■ EXERCISE GOAL
Print all records exactly, pictures left out.

Structured page parsing data:
......

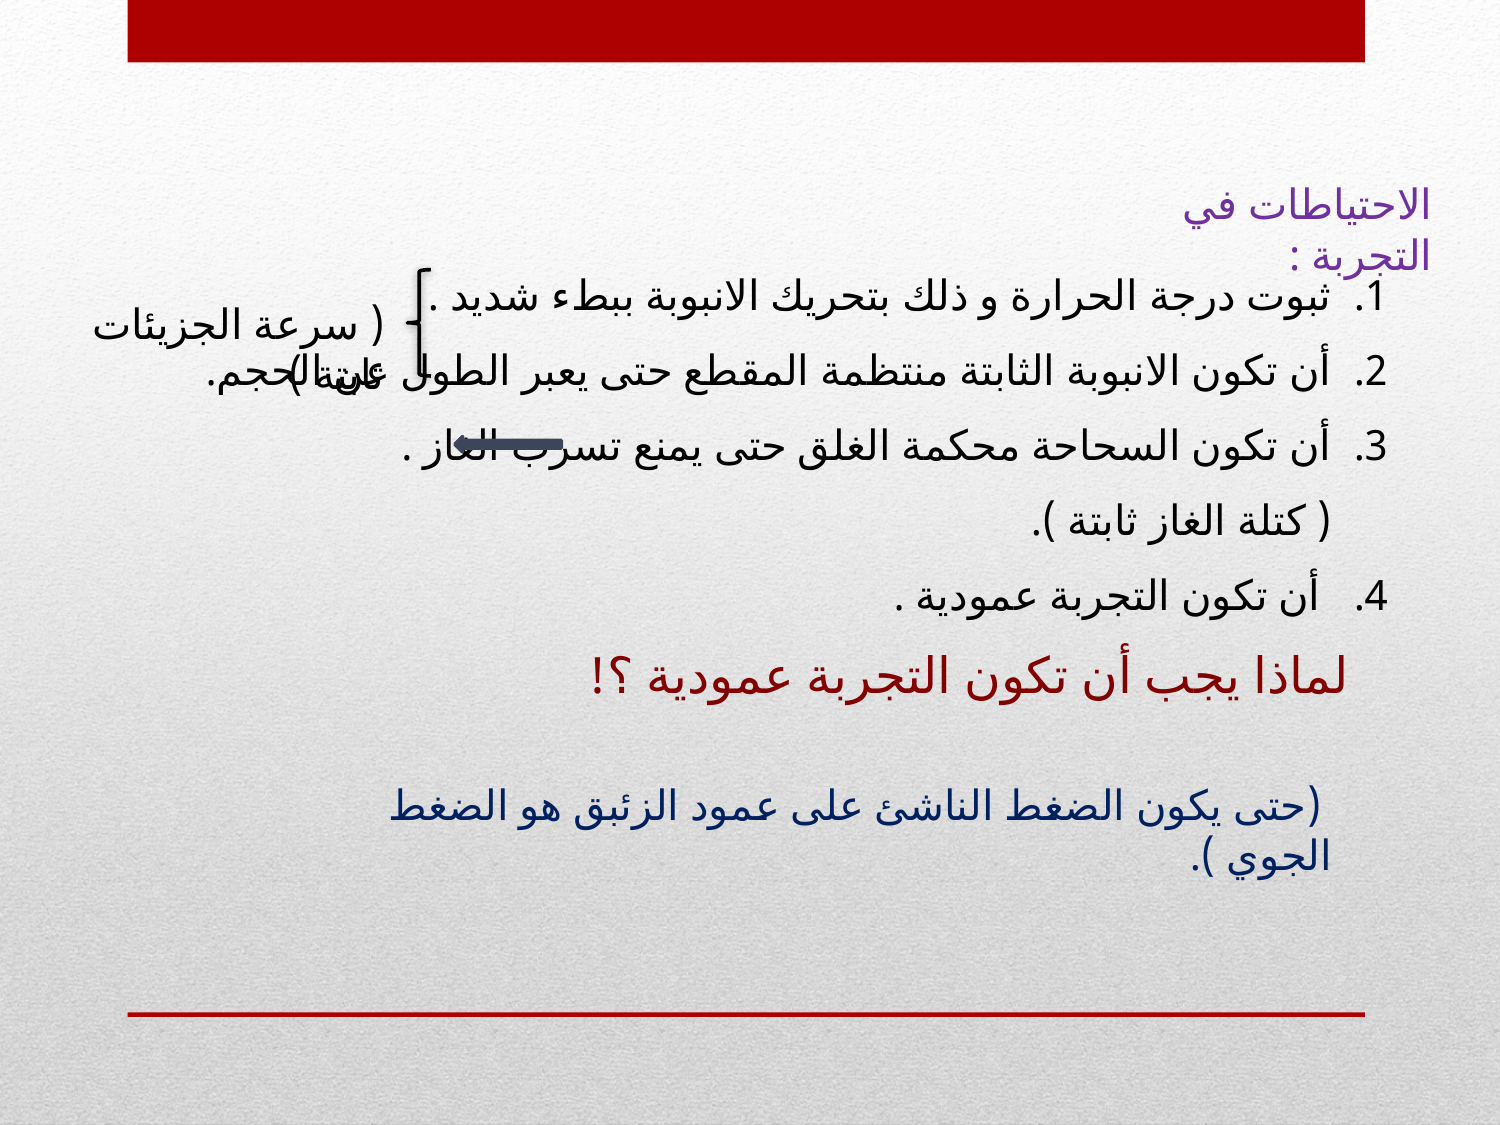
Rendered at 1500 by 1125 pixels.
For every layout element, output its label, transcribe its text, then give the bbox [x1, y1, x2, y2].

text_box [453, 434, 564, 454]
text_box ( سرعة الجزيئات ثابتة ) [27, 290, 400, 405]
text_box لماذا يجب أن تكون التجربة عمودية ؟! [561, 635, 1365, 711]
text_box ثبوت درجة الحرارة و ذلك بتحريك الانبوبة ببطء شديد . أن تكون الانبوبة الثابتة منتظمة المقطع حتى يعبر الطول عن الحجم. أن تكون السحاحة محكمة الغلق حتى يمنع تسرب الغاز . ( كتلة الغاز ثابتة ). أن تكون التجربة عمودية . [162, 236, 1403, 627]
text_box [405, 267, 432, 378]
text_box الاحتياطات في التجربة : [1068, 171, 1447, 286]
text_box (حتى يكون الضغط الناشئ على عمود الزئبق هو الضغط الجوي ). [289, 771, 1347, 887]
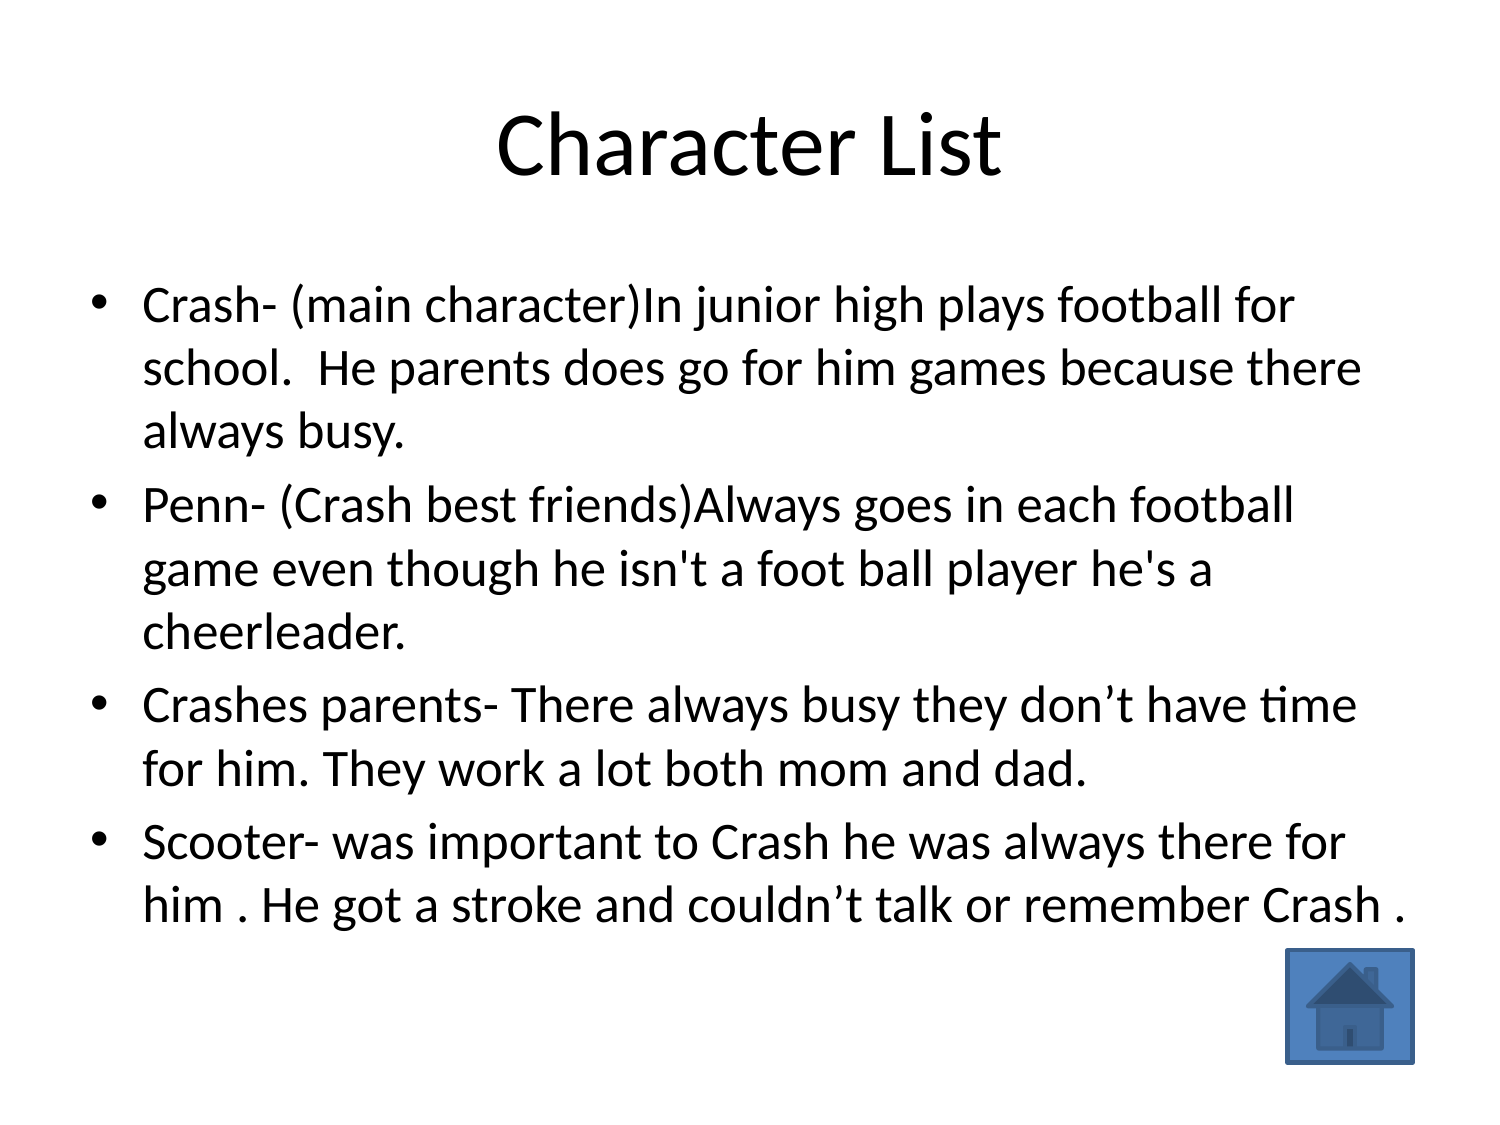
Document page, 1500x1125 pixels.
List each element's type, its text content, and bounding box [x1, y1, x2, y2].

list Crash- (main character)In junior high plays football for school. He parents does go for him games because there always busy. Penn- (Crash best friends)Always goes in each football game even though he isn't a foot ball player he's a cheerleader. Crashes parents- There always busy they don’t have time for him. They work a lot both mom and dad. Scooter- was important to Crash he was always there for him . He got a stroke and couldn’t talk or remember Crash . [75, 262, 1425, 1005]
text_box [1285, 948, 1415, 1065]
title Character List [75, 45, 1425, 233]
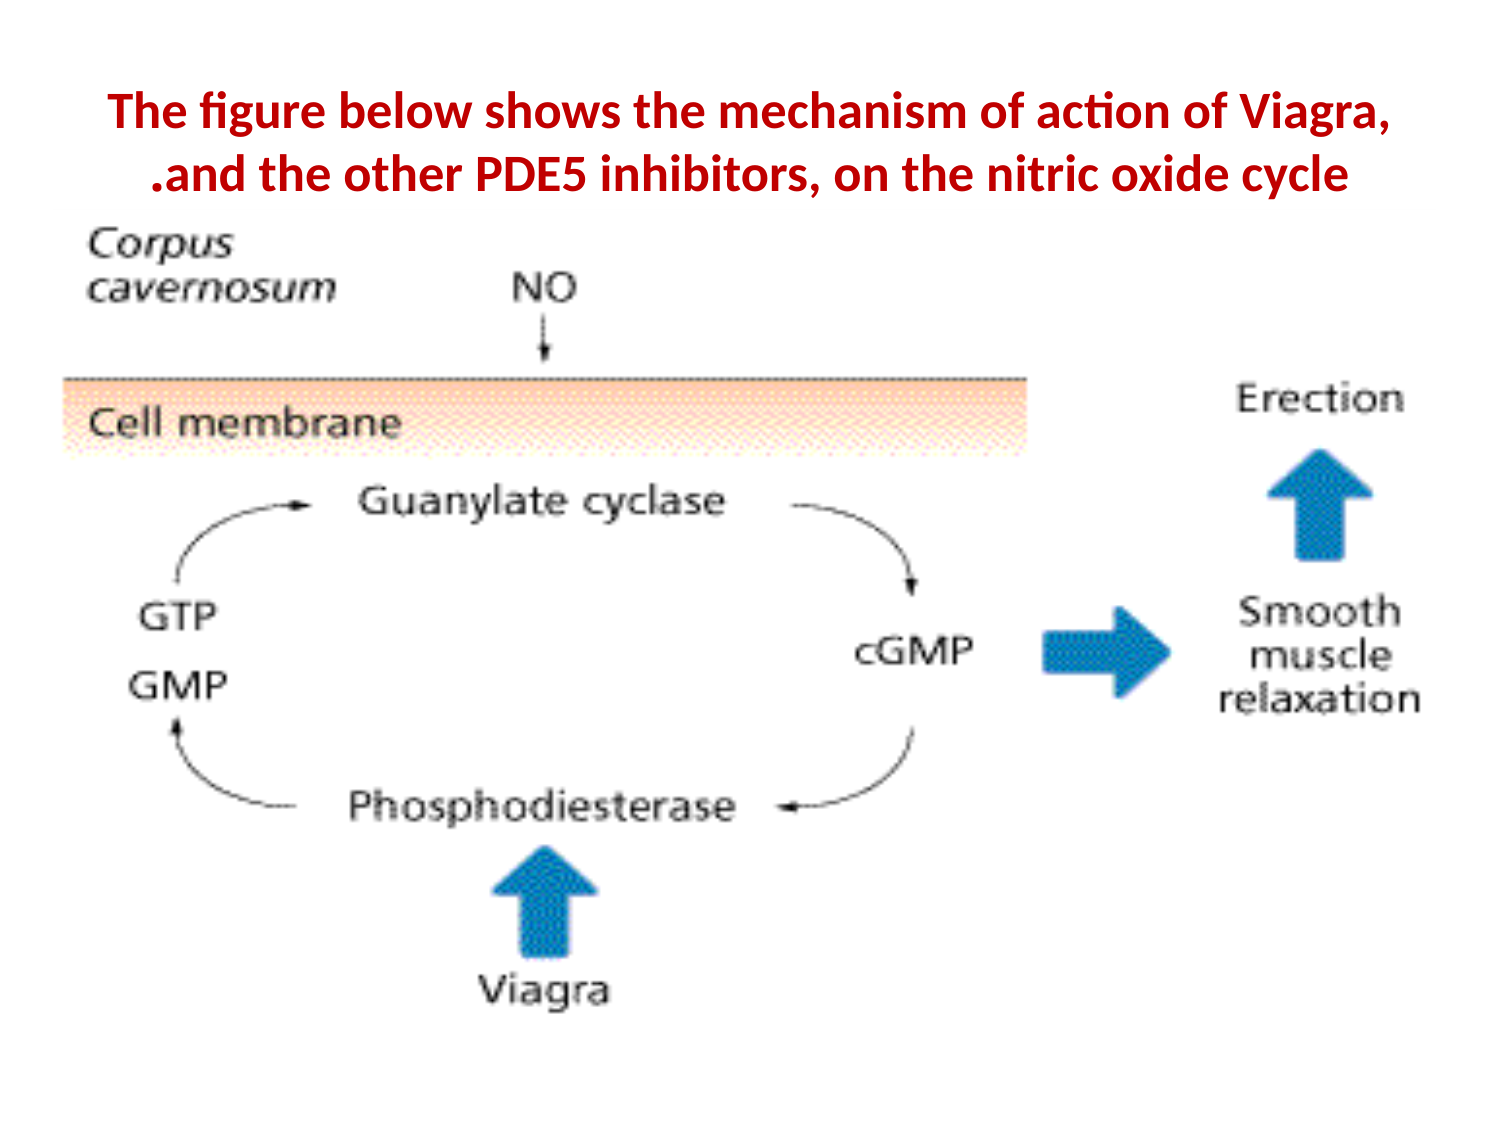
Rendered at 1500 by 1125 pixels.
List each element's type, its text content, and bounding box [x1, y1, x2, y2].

......

■ WORKED SOLUTION
Rendered at 1500 by 1125 pixels.
For every layout element, output its label, transcribe its text, then give the bbox [x1, y1, x2, y2].

text_box [453, 434, 564, 454]
text_box ( سرعة الجزيئات ثابتة ) [27, 290, 400, 405]
text_box لماذا يجب أن تكون التجربة عمودية ؟! [561, 635, 1365, 711]
text_box ثبوت درجة الحرارة و ذلك بتحريك الانبوبة ببطء شديد . أن تكون الانبوبة الثابتة منتظمة المقطع حتى يعبر الطول عن الحجم. أن تكون السحاحة محكمة الغلق حتى يمنع تسرب الغاز . ( كتلة الغاز ثابتة ). أن تكون التجربة عمودية . [162, 236, 1403, 627]
text_box [405, 267, 432, 378]
text_box الاحتياطات في التجربة : [1068, 171, 1447, 286]
text_box (حتى يكون الضغط الناشئ على عمود الزئبق هو الضغط الجوي ). [289, 771, 1347, 887]
Document page, 1500x1125 pixels.
List each element's type, its text content, and bounding box [x1, y1, x2, y2].

list Crash- (main character)In junior high plays football for school. He parents does go for him games because there always busy. Penn- (Crash best friends)Always goes in each football game even though he isn't a foot ball player he's a cheerleader. Crashes parents- There always busy they don’t have time for him. They work a lot both mom and dad. Scooter- was important to Crash he was always there for him . He got a stroke and couldn’t talk or remember Crash . [75, 262, 1425, 1005]
text_box [1285, 948, 1415, 1065]
title Character List [75, 45, 1425, 233]
Rendered at 1500 by 1125 pixels.
List each element's type, its text content, and bounding box [x1, y1, x2, y2].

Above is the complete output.